* _ABOUT THIS EXERCISE_: Excluding all pictures, please output the listing exactly.

* _THE DATA_:
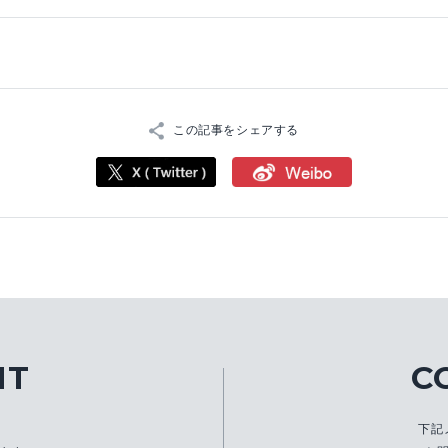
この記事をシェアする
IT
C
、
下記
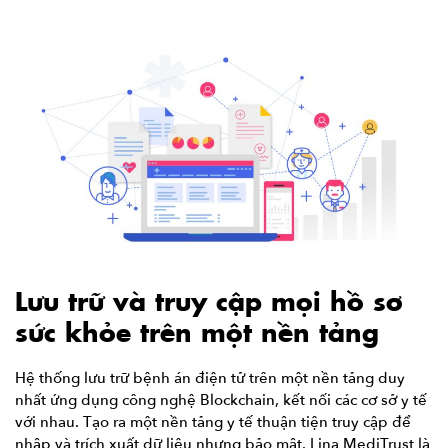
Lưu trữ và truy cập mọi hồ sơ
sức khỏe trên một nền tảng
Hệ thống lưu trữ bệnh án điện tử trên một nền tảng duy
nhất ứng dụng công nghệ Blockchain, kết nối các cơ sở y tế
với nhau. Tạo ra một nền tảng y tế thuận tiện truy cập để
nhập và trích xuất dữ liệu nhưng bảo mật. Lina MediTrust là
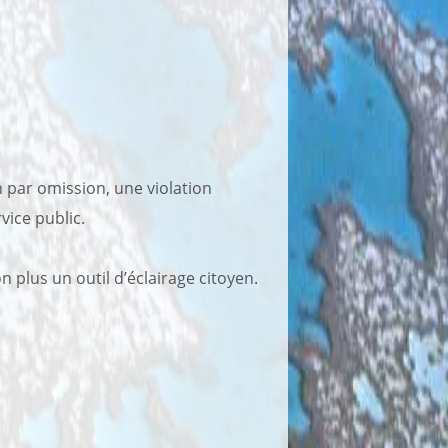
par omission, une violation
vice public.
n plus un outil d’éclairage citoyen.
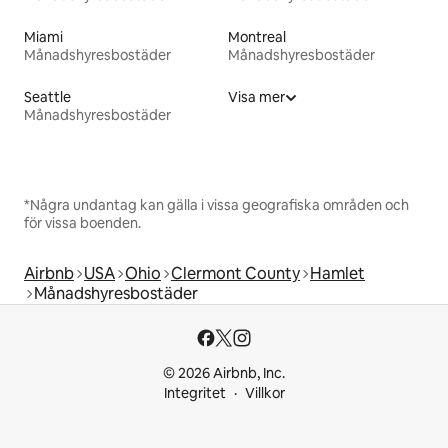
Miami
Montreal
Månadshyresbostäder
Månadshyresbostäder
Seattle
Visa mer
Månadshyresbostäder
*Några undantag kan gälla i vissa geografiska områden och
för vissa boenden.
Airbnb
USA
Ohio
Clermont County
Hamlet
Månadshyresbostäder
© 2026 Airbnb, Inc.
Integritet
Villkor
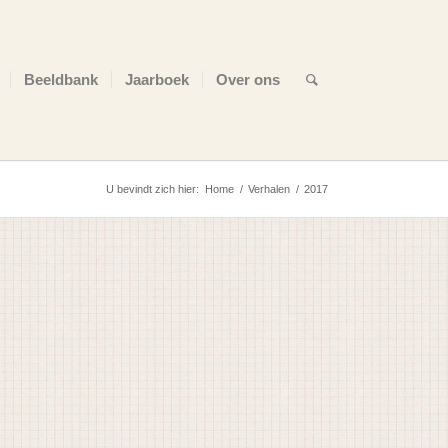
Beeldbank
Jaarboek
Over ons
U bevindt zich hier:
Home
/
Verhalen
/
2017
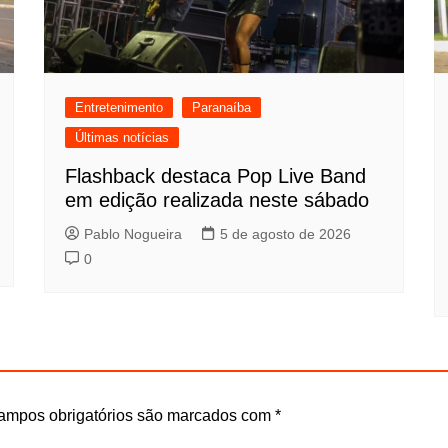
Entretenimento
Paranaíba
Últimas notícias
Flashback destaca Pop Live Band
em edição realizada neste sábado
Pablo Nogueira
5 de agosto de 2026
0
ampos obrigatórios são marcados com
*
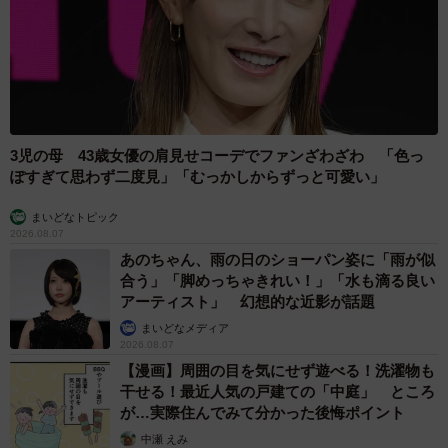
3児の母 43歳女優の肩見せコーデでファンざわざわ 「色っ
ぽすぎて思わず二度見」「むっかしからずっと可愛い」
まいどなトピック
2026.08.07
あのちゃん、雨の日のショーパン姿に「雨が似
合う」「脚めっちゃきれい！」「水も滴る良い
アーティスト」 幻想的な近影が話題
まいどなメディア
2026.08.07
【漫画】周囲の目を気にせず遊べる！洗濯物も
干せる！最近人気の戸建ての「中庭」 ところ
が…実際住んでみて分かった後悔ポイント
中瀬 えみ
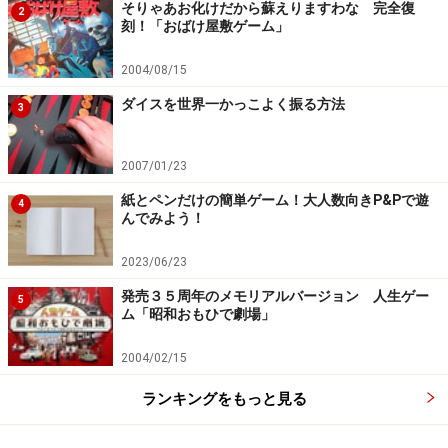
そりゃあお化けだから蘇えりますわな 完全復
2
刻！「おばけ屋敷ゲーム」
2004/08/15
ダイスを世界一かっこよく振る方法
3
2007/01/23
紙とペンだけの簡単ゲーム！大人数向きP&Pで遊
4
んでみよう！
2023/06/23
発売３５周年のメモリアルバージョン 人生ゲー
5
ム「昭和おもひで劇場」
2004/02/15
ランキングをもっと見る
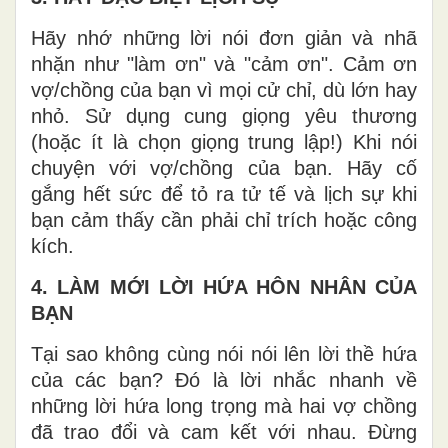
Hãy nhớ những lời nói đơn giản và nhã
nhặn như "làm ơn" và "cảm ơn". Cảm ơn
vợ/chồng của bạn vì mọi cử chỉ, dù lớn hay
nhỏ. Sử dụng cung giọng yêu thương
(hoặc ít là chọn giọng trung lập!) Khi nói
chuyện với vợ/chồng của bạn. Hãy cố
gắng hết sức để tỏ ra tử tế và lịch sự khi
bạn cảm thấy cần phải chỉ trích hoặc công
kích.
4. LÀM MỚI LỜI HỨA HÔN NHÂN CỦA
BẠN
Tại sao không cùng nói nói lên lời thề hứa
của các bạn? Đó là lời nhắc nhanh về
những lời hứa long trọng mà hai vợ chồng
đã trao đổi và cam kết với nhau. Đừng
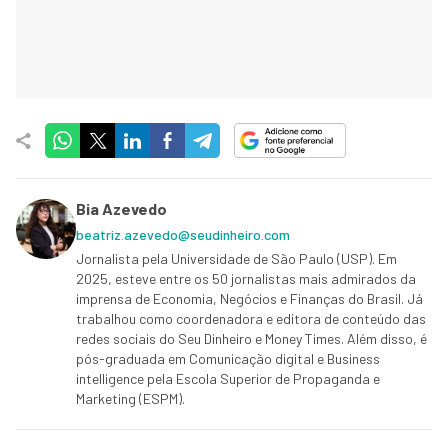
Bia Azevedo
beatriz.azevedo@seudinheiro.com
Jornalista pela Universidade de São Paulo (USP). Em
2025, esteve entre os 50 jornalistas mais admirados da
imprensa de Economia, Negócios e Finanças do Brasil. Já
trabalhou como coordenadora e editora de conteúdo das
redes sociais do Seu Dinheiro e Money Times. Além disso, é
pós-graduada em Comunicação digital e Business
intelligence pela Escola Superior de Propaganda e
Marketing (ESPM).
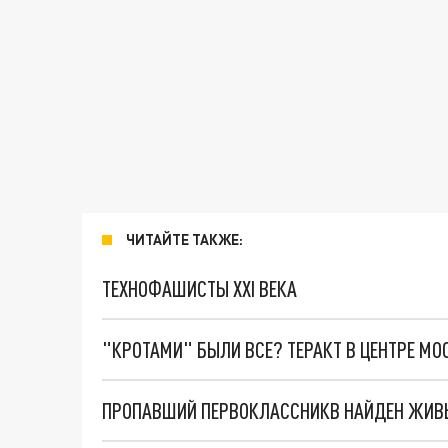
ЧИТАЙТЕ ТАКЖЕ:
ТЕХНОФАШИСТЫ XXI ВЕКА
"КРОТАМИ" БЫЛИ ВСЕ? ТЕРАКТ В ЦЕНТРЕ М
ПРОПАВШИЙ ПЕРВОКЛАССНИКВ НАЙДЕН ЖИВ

* _RESPONSE_:
この記事をシェアする
IT
C
、
下記
Lưu trữ và truy cập mọi hồ sơ
sức khỏe trên một nền tảng
Hệ thống lưu trữ bệnh án điện tử trên một nền tảng duy
nhất ứng dụng công nghệ Blockchain, kết nối các cơ sở y tế
với nhau. Tạo ra một nền tảng y tế thuận tiện truy cập để
nhập và trích xuất dữ liệu nhưng bảo mật. Lina MediTrust là
par omission, une violation
vice public.
n plus un outil d’éclairage citoyen.
Miami
Montreal
Månadshyresbostäder
Månadshyresbostäder
Seattle
Visa mer
Månadshyresbostäder
*Några undantag kan gälla i vissa geografiska områden och
för vissa boenden.
Airbnb
USA
Ohio
Clermont County
Hamlet
Månadshyresbostäder
© 2026 Airbnb, Inc.
Integritet
Villkor
Beeldbank
Jaarboek
Over ons
U bevindt zich hier:
Home
/
Verhalen
/
2017
Entretenimento
Paranaíba
Últimas notícias
Flashback destaca Pop Live Band
em edição realizada neste sábado
Pablo Nogueira
5 de agosto de 2026
0
ampos obrigatórios são marcados com
*
3児の母 43歳女優の肩見せコーデでファンざわざわ 「色っ
ぽすぎて思わず二度見」「むっかしからずっと可愛い」
まいどなトピック
2026.08.07
あのちゃん、雨の日のショーパン姿に「雨が似
合う」「脚めっちゃきれい！」「水も滴る良い
アーティスト」 幻想的な近影が話題
まいどなメディア
2026.08.07
【漫画】周囲の目を気にせず遊べる！洗濯物も
干せる！最近人気の戸建ての「中庭」 ところ
が…実際住んでみて分かった後悔ポイント
中瀬 えみ
そりゃあお化けだから蘇えりますわな 完全復
2
刻！「おばけ屋敷ゲーム」
2004/08/15
ダイスを世界一かっこよく振る方法
3
2007/01/23
紙とペンだけの簡単ゲーム！大人数向きP&Pで遊
4
んでみよう！
2023/06/23
発売３５周年のメモリアルバージョン 人生ゲー
5
ム「昭和おもひで劇場」
2004/02/15
ランキングをもっと見る
Hãy nhớ những lời nói đơn giản và nhã
nhặn như "làm ơn" và "cảm ơn". Cảm ơn
vợ/chồng của bạn vì mọi cử chỉ, dù lớn hay
nhỏ. Sử dụng cung giọng yêu thương
(hoặc ít là chọn giọng trung lập!) Khi nói
chuyện với vợ/chồng của bạn. Hãy cố
gắng hết sức để tỏ ra tử tế và lịch sự khi
bạn cảm thấy cần phải chỉ trích hoặc công
kích.
4. LÀM MỚI LỜI HỨA HÔN NHÂN CỦA
BẠN
Tại sao không cùng nói nói lên lời thề hứa
của các bạn? Đó là lời nhắc nhanh về
những lời hứa long trọng mà hai vợ chồng
đã trao đổi và cam kết với nhau. Đừng
Bia Azevedo
beatriz.azevedo@seudinheiro.com
Jornalista pela Universidade de São Paulo (USP). Em
2025, esteve entre os 50 jornalistas mais admirados da
imprensa de Economia, Negócios e Finanças do Brasil. Já
trabalhou como coordenadora e editora de conteúdo das
redes sociais do Seu Dinheiro e Money Times. Além disso, é
pós-graduada em Comunicação digital e Business
intelligence pela Escola Superior de Propaganda e
Marketing (ESPM).
ЧИТАЙТЕ ТАКЖЕ:
ТЕХНОФАШИСТЫ XXI ВЕКА
"КРОТАМИ" БЫЛИ ВСЕ? ТЕРАКТ В ЦЕНТРЕ М
ПРОПАВШИЙ ПЕРВОКЛАССНИКВ НАЙДЕН ЖИВ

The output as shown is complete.